Anne Carson, Professor of Classics, New York University, MacArthur Award Winner "Cassandra Float Can"

Event Date: 
Monday, May 15, 2006 - 14:30

Sometimes I feel I spend my whole life rewriting the same page. It is a page with Essay On Translation at the top and then quite a few paragraphs of good strong prose. These begin to break down towards the middle of the page. Syntax decays. Perforations appear. By the end there is not much left but a few flakes of language roaming near the margins, looking as if they want to become an art of pure shape. Here is another fact about me. Whenever I am engaged on a translation project I experience continually, offside my vision, a sensation of veils flying up. As brightness blows the rising wide cold rush the skull. I’ve come to call the sensation Cassandra because I first noticed it one day in school when I was reading a passage of Aeschylus’ Agamemnon – the passage where Cassandra cries out OTOTOTOI POPOI DA! etc. This cry is famous - it leads into 300 lines of vision and prophecy in which Cassandra tells the past and future of the house of Atreus, including the fact of her own death. At the midpoint of this telling she utters these lines: Behold no longer my oracle out from veils shall be glancing like a newly married bride but as brightness blows the rising sun open it will rush my oceans forward onto light – a grief more deep than me. (1178-83) What is it like to be a prophet? Everywhere Cassandra ran she found she was already there. Everywhere Cassandra ran the glue was coming up off the edge of the page and, when she pulled at it, this page was underneath, this page on which I am telling you that everywhere Cassandra ran she found she could float.
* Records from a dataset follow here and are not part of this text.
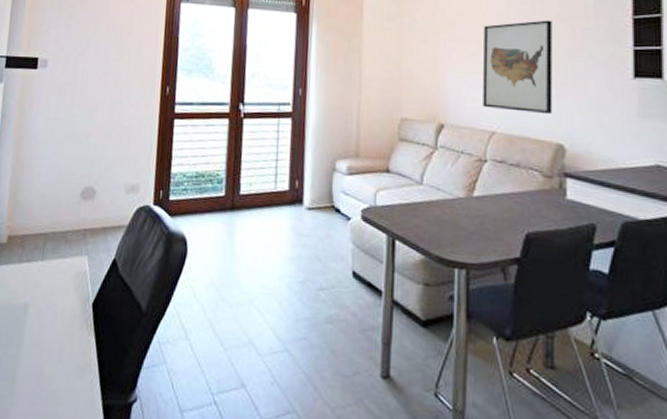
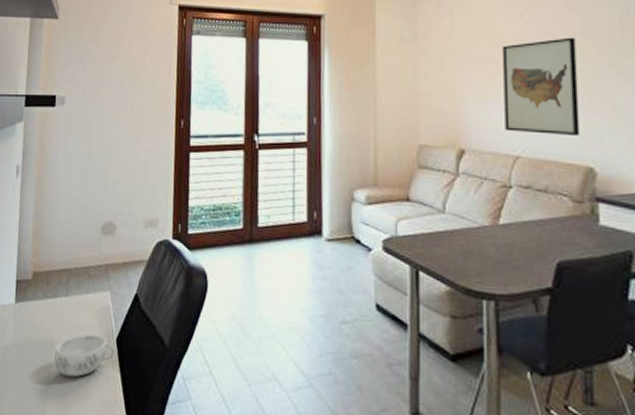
decorative bowl: none [26,298,91,342] -> present [53,333,115,377]

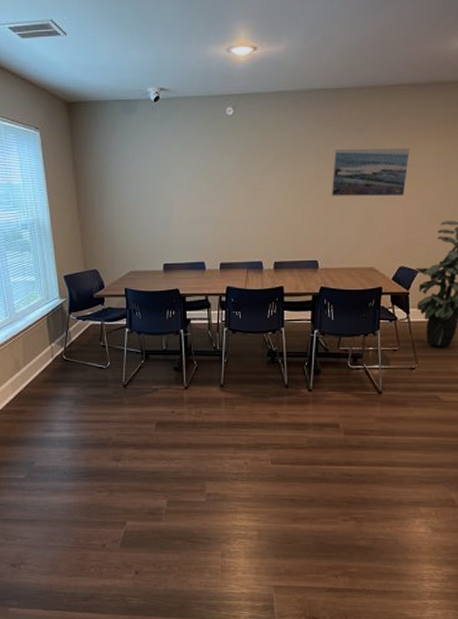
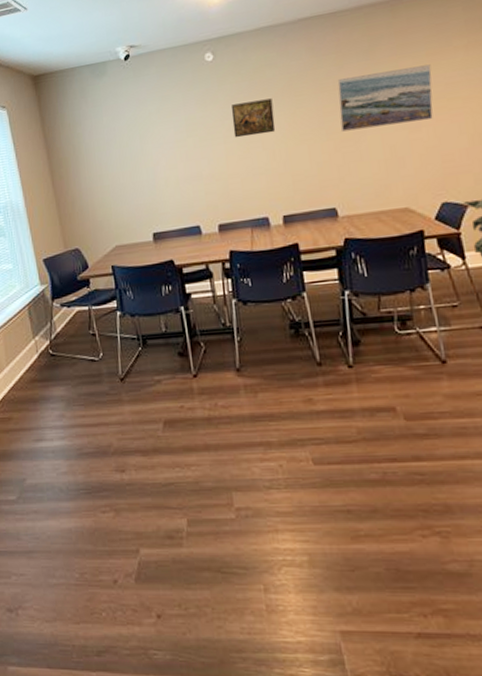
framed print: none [242,158,279,189] -> present [231,98,276,138]

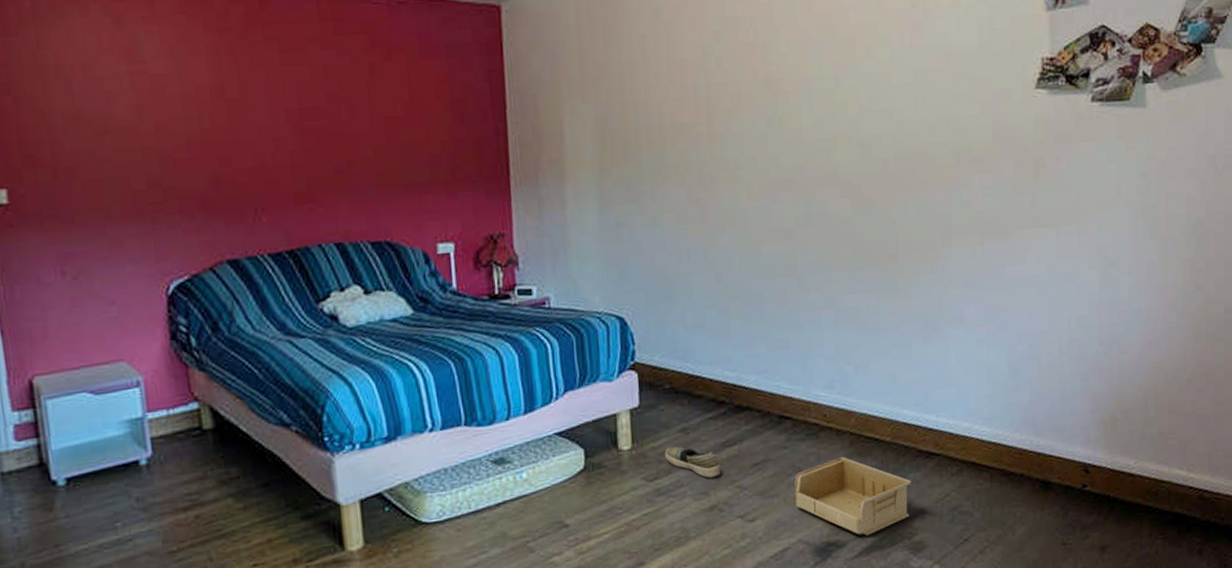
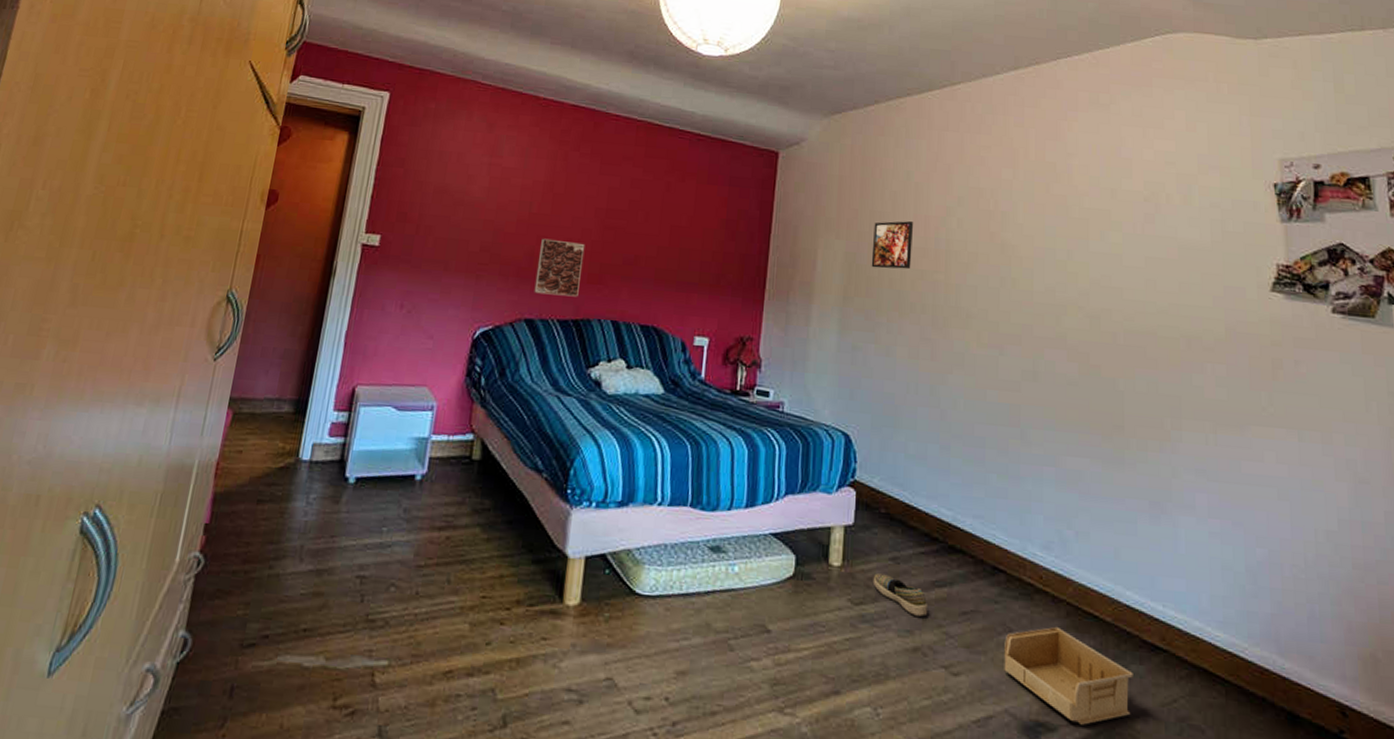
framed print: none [225,157,288,228] -> present [534,238,585,297]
Poet, essayist, and renowned translator from Ancient Greek Anne Carson is the celebrated author of numerous works, from her innovative early classical study Eros the Bittersweet, through recent works including The Beauty of the Husband, Men in the Off Hours, and, most recently, Decreation: Poetry, Essays, Opera, she has been presenting a unique hybrid work, ranging intellectually from the archaic to the stunningly contemporary. Ms. Carson’s translations of the complete works of Sappho were published as If Not Winter: Fragments of Sappho. This event was co-sponsored by the Poetry Center, SFSU.